Sabemos que as modas a Portugal demoram a chegar…mas chegam.

E por isso no próximo dia 26 os portugueses terão uma boa oportunidade de alinharem com a tal Europa a que todos nos queremos igualar e alargarem o leque partidário presente em Bruxelas/Estrasburgo na certeza de que com isso beneficiarão Portugal.
Pela parte que toca à Aliança estamos de consciência tranquila com o contributo que demos para essa modernização do panorama político apresentando uma lista homogénea na qualidade e heterógenea na procedência profissional do candidatos e nas regiões do país que representam.
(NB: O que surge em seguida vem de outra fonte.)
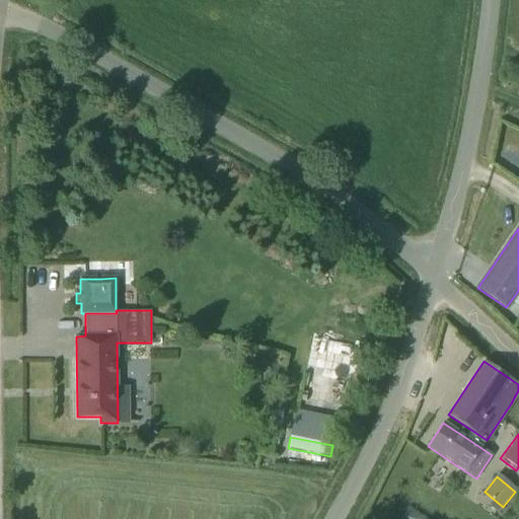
[(409,508),(402,518),(429,518),(430,518),(409,508)]
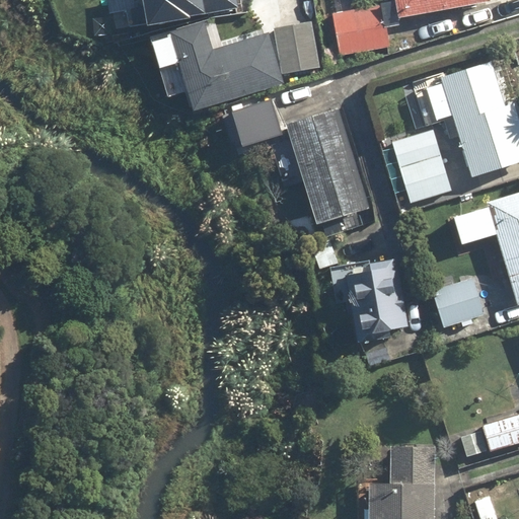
[(129,0),(131,12),(149,9),(151,18),(243,2),(242,0),(129,0)]
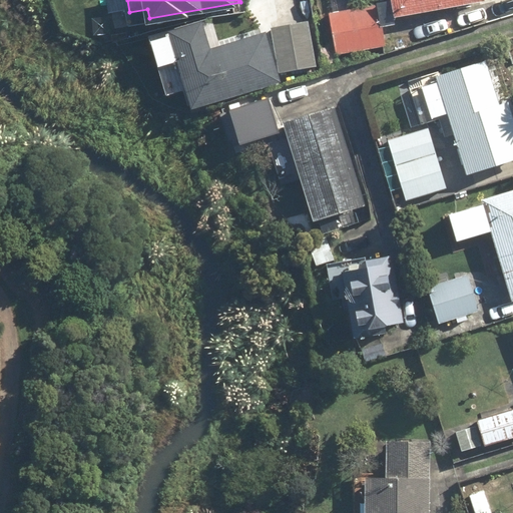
[(396,26),(394,17),(486,2),(485,0),(391,0),(392,2),(327,13),(335,56),(386,47),(383,28),(396,26)]
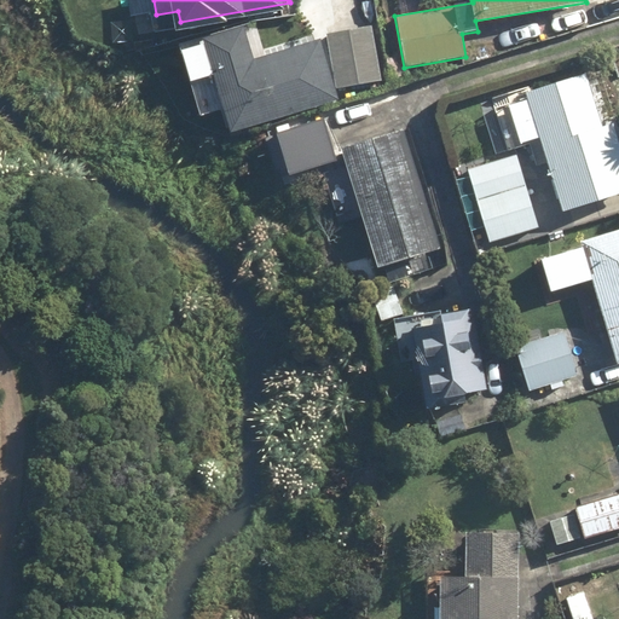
[(244,17),(206,28),(232,121),(339,91),(320,30),(254,50),(244,17)]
Paulo Sande é reconhecidamente um grande especialista em questões europeias a que dedicou boa parte dos seus últimos trinta anos, Maria João Moreira é uma empresária de sucesso com negócios na Europa e que reside boa parte do seu tempo em Itália, Bruno Ferreira da Costa é professor de Ciência Política na Universidade da Beira interior e um quadro político de enorme futuro e o resto da lista alinha por esse diapasão.

Gente preparada, conhecedora dos temas, com profissão fora da política e disponível para ajudar o seu país.

Bem farão os portugueses se lhes derem um voto de confiança no próximo domingo.
Estou absolutamente certo que não se arrependerão e que esse voto será durante cinco anos posto ao serviço de Portugal.

Luís Cirilo Carvalho, 58 anos, já liderou a concelhia do partido e foi deputado à Assembleia da República 1999 e 2005 na bancada social-democrata. Foi governador civil entre 2002 e 2003. Passou pelo Vitória Sport Clube como dirigente. É director executivo do partido Aliança desde Outubro de 2018 e foi recentemente reconduzido para um mandato de três anos.